Figure 4. Proximal regions of the lep gene in H. sapiens. The figure shown depicts a region of H. sapiens chromosome 7 (126.0 to 129.4 Mb), for which the blue arrows indicate the orientation
of genes along the chromosome. Arrows pointing to the right or left represent genes
expressed from the positive or negative DNA strand, respectively. The relative position
of the H. sapiens LEP gene is shown with red labeling. The black areas along the chromosome represent regions
of co-linearity between H. sapiens and A. cygnoides that are generally considered to be conserved. The figure shows no co-linear regions
near the LEP gene in H. sapiens. The dotted line represents A. cygnoides genes, which were distributed in different scaffolds, with the links determined based
on the existence of homologous genes in adjacent regions of the H. sapiens chromosome. Numbers in the dashed boxes represent the number of homologous links
of H. sapiens genes found in A. cygnoides (BLASTP: e value set to 1e-5). The gaps in the dashed line represent corresponding genes in H. sapiens that lacked homologous genes in A. cygnoides. The diagram shows that during the evolutionary divergence of H. sapiens and A. cygnoides, genomic fragments near the lep gene may have been deleted from the goose genome, with the lep gene excluded from further replication as a result.

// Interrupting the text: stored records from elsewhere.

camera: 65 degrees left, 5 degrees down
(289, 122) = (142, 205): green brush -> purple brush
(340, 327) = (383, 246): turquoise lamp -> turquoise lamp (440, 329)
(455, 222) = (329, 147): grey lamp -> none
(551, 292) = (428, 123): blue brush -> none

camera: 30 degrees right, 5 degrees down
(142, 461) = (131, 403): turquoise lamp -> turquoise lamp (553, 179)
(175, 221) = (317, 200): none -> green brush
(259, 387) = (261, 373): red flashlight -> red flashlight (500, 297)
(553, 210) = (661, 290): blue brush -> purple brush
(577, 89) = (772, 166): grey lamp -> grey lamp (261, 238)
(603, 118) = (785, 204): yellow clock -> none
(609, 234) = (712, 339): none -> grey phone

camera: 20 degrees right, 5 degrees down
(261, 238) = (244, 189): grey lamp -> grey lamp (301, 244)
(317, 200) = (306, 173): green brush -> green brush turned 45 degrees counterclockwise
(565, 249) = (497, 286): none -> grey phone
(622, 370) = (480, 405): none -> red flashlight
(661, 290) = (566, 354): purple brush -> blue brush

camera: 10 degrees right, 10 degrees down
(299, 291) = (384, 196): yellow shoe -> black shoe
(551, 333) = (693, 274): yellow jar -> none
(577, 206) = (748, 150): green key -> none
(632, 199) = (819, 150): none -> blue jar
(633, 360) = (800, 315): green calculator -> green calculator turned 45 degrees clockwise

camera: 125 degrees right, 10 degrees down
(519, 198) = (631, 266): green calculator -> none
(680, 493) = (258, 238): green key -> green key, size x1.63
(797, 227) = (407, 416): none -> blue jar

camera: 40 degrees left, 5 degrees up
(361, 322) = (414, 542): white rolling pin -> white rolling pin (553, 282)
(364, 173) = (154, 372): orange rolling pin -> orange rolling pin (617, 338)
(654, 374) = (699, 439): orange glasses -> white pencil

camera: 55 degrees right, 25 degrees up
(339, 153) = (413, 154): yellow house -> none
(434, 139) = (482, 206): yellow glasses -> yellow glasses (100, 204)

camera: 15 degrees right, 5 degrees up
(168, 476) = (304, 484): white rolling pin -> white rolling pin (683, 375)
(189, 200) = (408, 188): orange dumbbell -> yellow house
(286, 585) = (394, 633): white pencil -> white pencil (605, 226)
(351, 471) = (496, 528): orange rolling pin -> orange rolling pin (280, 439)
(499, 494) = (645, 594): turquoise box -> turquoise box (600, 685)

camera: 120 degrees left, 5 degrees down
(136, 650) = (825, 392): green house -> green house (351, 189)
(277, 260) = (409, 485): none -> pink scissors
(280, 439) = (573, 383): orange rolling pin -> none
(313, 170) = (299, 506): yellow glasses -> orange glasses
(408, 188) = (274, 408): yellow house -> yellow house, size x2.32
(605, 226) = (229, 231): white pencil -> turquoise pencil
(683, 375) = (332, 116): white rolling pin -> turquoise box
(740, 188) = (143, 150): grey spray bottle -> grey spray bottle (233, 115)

Results from previous studies have shown that the toxic and damaging effects of saturated
fatty acids (SFAs) in the liver are significantly stronger than those of monounsaturated
fatty acids (MUFAs) 38],39]. The implication of these findings is that the physiological transformation of SFA
into MUFA by scd enzymes could alleviate the toxic effects of excessive liver exposure to SFA. Furthermore,
the results of some studies have indicated that ob/ob mice (lep-deficient model mice) readily develop hepatic steatosis, but do not show spontaneous
progression to steatohepatitis or liver fibrosis 40],41] because leptin is an essential mediator of hepatic fibrogenesis 41],42]. We therefore hypothesize that deletions of the goose lep gene may result from positive selection, thus allowing the liver to adapt energy
storage mechanisms for long-distance migration, as observed in other wild birds 43]. In addition, our results indicated that microRNAs are closely related to goose liver
lipid metabolism in that multiple genes related to lipid synthesis or transport (lpl, fads1, pfkm, mdh1, pksG, fatp, acly, scd, cs, and elovl1) are regulated by single or multiple microRNAs (Additional file 1: Table S24), although this requires further verification.